> [What you have to do]: Search term "розовый": copy each line of the data containing it.

> [Data supplied]:

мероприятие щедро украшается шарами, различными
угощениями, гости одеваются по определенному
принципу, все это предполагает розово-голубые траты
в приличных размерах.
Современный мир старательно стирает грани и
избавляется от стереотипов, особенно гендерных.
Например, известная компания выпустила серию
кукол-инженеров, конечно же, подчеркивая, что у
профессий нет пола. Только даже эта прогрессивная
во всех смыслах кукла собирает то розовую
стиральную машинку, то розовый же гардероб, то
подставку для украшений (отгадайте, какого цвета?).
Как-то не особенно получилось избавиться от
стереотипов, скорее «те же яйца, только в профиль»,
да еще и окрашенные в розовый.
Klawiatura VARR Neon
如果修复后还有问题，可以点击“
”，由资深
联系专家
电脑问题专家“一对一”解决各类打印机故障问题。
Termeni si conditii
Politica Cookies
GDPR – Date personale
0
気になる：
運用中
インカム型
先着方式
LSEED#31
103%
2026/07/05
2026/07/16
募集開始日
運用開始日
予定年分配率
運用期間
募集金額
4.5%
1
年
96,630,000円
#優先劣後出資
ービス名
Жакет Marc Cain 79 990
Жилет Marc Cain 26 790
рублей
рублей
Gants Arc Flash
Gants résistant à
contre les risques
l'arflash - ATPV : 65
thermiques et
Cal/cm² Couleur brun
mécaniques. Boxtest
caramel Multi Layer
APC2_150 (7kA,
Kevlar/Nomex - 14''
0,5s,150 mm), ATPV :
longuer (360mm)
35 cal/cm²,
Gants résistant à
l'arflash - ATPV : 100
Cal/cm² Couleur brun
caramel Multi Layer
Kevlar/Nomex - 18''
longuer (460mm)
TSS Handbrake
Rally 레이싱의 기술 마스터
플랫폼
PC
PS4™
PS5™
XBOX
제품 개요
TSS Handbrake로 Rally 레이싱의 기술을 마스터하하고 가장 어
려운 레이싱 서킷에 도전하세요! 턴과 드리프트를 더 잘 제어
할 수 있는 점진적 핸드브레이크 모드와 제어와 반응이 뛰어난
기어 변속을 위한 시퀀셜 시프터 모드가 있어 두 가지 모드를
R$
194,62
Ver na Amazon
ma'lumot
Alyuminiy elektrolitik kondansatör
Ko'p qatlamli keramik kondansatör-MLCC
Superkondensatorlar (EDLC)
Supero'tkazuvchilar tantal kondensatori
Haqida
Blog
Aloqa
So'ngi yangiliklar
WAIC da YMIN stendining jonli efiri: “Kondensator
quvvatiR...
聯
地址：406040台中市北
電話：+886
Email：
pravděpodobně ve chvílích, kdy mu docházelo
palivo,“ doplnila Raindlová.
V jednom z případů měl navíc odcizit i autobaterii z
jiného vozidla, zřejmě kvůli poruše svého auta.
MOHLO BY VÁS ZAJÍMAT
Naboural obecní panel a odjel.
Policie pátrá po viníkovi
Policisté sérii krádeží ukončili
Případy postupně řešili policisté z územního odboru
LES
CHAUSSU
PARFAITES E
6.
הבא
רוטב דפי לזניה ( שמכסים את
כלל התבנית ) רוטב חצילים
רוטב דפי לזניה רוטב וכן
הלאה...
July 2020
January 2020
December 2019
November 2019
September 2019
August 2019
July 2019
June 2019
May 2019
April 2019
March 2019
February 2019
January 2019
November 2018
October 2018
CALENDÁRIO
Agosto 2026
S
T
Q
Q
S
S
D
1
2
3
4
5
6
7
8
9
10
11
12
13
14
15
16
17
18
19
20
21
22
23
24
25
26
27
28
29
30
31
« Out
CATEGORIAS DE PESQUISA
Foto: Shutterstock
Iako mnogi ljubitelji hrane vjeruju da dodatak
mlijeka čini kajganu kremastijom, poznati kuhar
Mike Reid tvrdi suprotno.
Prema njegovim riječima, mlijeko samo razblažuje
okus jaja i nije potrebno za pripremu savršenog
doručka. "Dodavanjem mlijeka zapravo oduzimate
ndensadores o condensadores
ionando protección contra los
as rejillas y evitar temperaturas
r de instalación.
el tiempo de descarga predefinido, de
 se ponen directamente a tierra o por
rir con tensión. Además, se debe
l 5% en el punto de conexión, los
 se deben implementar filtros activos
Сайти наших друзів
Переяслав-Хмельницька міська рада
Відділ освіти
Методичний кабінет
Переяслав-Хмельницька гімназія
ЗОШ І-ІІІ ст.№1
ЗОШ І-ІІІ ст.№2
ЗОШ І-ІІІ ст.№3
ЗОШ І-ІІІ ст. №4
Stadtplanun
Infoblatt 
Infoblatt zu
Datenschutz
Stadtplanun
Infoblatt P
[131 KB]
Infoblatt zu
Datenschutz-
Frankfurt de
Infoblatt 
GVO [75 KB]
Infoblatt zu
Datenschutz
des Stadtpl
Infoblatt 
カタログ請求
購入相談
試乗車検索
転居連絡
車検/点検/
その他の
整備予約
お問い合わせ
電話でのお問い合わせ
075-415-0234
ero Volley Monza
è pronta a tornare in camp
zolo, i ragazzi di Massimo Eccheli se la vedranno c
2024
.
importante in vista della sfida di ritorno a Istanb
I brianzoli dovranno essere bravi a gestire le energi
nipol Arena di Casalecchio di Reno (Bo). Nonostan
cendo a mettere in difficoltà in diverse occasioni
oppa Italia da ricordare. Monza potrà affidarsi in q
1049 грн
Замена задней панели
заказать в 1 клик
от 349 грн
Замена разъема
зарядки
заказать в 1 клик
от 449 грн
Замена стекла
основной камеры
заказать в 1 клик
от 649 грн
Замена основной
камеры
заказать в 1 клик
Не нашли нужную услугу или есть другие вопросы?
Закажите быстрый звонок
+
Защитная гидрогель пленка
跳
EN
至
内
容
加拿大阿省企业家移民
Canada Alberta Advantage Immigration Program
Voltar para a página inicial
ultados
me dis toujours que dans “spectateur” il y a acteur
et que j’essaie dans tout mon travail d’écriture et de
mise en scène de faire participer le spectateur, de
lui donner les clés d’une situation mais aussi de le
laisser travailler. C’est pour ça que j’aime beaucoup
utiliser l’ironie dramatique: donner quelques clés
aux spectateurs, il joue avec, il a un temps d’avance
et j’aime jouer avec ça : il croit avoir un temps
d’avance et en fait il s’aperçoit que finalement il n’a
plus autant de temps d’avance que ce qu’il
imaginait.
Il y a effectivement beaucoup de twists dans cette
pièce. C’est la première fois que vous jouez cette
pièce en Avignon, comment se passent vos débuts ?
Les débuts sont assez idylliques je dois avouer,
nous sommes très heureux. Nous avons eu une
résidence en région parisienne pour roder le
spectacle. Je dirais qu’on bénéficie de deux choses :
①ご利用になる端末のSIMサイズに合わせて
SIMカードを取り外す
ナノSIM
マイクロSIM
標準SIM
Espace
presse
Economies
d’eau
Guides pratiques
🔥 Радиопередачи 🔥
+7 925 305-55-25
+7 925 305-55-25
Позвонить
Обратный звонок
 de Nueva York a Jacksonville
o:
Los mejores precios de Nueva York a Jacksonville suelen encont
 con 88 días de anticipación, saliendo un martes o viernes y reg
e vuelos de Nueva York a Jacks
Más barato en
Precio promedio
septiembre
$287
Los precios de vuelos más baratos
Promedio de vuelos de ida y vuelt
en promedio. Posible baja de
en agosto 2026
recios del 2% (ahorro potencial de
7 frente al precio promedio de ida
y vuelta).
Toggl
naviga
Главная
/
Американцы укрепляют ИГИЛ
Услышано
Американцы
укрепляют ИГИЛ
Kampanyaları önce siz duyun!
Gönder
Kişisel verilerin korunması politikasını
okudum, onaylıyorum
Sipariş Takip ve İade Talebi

> [Solution]:
стиральную машинку, то розовый же гардероб, то
да еще и окрашенные в розовый.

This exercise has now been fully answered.